Take A Medical Look At Your Brain
Everything you can see, hear, touch, and feel is wired through one part of your body: your brain. Without a brain, you wouldn't be able to find jokes funny, make decisions, or come up with any new ideas. Science has progressed farther than ever before in history, but even today, medical scientists still don't fully understand how the brain allows humans to be conscious. Consciousness is the thing that allows you to think of yourself as an individual. However, there is a lot that medical scientists do know about the brain.
The brain is made of five basic parts and many smaller ones, but we'll focus on the main five for now. The first part is called the brain stem, and it is located on the underside of your brain. The brain stem connects the brain to the spinal cord, which sends all of the brain's important commands (like breathing and making the heartbeat) to the rest of the body. The second part is called the cerebellum. The cerebellum is snuggled up right next to the brain stem, and it controls things like balance and muscle coordination. Every time you walk across a balance beam or play hopscotch, it's the cerebellum that makes it possible.
The next part of the brain is the pituitary gland. The pituitary gland is a tiny little spot right up on the front of the brain stem. This is the gland that is responsible for regulating your hormones as you grow and age. It also helps control your metabolism, which is how your body processes food and energy. It's the gland that keeps you growing!
The fourth part of the brain is called the hypothalamus. The hypothalamus is located right next to the pituitary gland, but its job is to keep your body temperature normal. When you're outside in the winter and your body gets too cold, the hypothalamus sends instructions to the brain that make you shiver so that you'll warm back up. The same thing happens when it's summer and your body gets too hot. The hypothalamus will tell your body to start sweating to cool you back down.
The fifth part of the brain, the cerebrum, is actually split into two different parts. The cerebrum is the big, pink, wormy-looking part that covers most of the brain. You've probably seen it on medical diagrams or even in zombie movies. The cerebrum's two main parts are called the left hemisphere (that's a fancy word for "half") and the right hemisphere. It may all be in one location of the brain, but these different parts play very different roles in how you think and act.
The Left Side Brain
The first thing to understand about the cerebrum is that both sides actually control opposite sides of the body. If a person is right-handed (they write and throw balls with their right hand), it's the left side of the brain that activates when they think about throwing a ball. Similarly, if someone gets a nasty bump on the left side of their head, they may notice that they can't control their right arm as well as they usually can. It may seem weird, but it's true!

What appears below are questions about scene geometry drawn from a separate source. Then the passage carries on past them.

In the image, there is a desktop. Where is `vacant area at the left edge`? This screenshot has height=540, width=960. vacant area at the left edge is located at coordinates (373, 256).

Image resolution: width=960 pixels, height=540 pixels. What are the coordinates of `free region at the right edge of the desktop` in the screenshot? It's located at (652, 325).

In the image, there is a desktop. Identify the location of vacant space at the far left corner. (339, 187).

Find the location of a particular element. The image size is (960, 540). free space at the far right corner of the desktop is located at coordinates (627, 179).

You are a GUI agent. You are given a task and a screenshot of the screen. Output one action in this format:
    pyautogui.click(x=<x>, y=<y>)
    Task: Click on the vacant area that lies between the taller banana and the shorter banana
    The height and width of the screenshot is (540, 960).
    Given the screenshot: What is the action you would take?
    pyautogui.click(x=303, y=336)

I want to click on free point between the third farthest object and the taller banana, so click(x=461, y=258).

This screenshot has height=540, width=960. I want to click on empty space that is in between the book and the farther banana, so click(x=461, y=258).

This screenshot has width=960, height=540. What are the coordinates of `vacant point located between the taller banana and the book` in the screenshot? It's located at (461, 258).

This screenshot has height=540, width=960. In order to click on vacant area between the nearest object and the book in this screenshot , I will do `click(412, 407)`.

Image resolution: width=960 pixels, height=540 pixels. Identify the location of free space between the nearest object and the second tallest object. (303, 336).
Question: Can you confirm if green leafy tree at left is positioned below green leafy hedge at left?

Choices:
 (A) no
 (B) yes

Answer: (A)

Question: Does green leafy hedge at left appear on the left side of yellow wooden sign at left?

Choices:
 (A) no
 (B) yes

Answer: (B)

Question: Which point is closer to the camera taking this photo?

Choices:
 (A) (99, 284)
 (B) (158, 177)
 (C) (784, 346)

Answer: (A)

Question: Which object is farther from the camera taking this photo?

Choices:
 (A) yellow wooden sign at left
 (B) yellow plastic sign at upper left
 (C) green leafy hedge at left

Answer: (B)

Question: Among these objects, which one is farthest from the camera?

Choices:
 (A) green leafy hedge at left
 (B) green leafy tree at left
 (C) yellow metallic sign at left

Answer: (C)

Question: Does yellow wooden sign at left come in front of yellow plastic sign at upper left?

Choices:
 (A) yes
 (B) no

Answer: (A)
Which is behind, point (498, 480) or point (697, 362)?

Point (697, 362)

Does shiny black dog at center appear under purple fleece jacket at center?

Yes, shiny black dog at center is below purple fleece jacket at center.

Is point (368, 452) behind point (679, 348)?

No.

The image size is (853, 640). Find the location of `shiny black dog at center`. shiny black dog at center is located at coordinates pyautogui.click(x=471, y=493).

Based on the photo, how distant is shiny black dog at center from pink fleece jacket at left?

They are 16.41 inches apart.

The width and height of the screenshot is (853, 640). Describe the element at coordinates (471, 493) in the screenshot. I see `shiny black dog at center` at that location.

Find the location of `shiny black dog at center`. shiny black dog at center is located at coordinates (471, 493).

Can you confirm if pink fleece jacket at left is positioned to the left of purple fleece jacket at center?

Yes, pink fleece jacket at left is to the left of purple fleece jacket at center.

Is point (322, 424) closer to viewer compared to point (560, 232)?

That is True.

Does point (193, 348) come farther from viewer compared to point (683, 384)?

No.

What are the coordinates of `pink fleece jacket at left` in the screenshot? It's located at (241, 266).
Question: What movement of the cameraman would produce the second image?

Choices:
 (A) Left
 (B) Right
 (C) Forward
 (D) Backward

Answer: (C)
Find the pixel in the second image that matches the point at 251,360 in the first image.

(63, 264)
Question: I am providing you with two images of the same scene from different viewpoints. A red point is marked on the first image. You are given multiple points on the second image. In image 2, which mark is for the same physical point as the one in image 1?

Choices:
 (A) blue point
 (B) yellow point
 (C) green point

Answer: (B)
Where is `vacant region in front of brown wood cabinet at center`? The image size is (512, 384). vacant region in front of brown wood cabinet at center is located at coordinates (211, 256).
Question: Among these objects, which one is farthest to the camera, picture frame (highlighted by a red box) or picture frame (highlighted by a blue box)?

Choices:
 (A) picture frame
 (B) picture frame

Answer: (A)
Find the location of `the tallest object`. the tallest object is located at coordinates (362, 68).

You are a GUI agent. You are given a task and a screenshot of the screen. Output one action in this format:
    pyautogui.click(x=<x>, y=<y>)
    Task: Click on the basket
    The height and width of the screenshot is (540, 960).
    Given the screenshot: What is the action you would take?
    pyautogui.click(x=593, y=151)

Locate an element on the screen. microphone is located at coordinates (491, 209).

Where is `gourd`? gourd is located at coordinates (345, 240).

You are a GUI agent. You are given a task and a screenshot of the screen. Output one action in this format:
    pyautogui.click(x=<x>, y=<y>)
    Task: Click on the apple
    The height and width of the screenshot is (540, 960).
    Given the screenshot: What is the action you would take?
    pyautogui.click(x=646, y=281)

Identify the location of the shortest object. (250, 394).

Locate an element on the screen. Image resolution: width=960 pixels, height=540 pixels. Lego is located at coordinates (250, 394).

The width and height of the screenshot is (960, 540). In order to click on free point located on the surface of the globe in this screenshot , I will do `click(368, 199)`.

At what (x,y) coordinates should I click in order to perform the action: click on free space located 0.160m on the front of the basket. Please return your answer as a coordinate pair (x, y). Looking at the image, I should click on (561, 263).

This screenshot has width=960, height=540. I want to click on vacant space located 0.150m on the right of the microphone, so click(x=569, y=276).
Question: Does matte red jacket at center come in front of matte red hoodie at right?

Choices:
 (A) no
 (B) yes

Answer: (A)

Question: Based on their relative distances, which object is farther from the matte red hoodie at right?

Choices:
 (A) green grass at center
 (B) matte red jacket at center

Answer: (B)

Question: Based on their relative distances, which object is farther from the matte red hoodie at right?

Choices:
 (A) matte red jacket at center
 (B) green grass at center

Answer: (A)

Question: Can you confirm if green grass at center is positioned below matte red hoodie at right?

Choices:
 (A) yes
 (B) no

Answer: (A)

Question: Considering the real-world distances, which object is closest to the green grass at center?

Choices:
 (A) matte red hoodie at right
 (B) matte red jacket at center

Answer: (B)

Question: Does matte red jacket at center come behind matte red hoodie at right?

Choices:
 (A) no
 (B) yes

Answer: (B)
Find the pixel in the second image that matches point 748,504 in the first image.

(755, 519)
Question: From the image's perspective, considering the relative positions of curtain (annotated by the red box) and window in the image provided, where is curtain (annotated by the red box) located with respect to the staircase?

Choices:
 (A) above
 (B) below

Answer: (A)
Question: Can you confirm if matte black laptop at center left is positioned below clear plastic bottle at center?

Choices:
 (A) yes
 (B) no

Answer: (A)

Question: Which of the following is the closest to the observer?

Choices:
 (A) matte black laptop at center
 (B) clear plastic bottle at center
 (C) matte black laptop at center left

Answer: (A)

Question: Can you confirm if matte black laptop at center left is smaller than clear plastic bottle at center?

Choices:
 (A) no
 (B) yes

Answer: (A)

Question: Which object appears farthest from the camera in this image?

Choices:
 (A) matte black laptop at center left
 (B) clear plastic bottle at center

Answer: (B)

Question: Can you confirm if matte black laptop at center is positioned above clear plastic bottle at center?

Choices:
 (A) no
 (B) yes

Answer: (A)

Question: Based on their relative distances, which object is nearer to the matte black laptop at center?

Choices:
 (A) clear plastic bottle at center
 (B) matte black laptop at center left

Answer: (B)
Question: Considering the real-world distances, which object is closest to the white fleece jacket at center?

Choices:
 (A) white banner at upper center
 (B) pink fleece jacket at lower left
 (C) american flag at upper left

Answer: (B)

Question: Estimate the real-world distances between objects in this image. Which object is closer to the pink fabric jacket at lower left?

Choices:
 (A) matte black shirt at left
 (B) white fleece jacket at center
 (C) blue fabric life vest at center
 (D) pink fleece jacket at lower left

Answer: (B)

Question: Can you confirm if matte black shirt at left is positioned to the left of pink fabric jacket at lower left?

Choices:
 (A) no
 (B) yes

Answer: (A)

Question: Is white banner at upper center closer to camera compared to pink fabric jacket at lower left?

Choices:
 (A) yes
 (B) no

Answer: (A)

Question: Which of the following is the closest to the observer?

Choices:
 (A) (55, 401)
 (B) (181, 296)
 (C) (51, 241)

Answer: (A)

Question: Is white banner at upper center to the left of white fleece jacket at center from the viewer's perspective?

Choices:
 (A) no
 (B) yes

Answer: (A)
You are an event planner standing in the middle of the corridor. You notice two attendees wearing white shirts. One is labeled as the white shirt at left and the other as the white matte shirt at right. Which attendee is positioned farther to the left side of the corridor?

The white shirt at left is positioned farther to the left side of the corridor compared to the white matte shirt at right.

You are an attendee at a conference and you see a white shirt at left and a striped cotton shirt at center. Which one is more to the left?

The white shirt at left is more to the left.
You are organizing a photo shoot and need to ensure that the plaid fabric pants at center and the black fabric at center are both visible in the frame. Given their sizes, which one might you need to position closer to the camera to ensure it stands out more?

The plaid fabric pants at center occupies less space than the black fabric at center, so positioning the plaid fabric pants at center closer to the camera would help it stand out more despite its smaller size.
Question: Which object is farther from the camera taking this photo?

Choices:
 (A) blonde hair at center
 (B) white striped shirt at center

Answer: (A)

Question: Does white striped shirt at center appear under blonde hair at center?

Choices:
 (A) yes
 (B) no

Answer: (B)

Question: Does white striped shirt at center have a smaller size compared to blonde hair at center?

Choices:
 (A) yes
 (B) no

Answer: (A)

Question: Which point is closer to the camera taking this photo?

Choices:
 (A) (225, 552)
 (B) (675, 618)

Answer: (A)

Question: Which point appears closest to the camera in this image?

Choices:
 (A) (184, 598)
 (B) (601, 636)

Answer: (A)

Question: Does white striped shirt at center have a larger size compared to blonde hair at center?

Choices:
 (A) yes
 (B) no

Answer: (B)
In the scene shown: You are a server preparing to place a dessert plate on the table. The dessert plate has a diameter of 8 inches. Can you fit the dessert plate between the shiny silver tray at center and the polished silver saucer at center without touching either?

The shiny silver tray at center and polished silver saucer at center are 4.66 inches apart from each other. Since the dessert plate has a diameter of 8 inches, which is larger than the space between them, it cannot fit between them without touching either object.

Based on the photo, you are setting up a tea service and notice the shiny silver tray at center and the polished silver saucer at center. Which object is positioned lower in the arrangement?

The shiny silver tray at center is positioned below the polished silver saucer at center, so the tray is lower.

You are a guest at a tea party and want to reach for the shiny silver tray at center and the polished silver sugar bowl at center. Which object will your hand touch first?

The left side of the brain, as far as medical science can tell, controls the language abilities we have. Every time you read, do math, write, speak, or remember something that someone said, that's the left side of your brain at work. If someone is said to be "left-brained," it may mean that they have a better memory for language or math, or they may be better at studying. However, to work properly, the left side of the brain has to communicate with the right side of the brain.
The Right Side Brain
Just like the left side, the right side of the brain controls the opposite half of the body. Get a scratch on your left hand and it's the right side of your brain that will register the pain. Since the left side of the brain takes care of reading and writing, the right side of the brain is the part that comes up with the ideas to read and write about. The right side of the brain processes emotions and decides what it thinks about a certain kind of music. It can also remember a smell or a color.
While it may seem like each side of the brain has a lot of work to do, they're set up in four different lobes that handle different tasks. Think of a lobe like a desk or work station where the worker can do only one thing. If the brain needs to say something, make a decision, or exhibit self-control, the person sitting at the first desk (the frontal lobe) will handle that job. The temporal lobe is the desk that looks up different memories and emotions, and it helps the brain figure out what it's hearing, too. The occipital lobe will interpret what is seen through the eyes, whether it's an approaching Frisbee or words on a page.
The last lobe, the parietal lobe, is the group leader of all of the desks. This lobe is the one that will interpret all of the different information coming in from the other lobes. If the temporal lobe reports hearing music and the frontal lobe reports dancing and feeling happy, the parietal lobe will neatly file all of that information and store it in new memory. No matter what you see or experience, your brain is primed and ready to interpret it and help you make sense of the world. Take care of your brain, and it'll take care of you!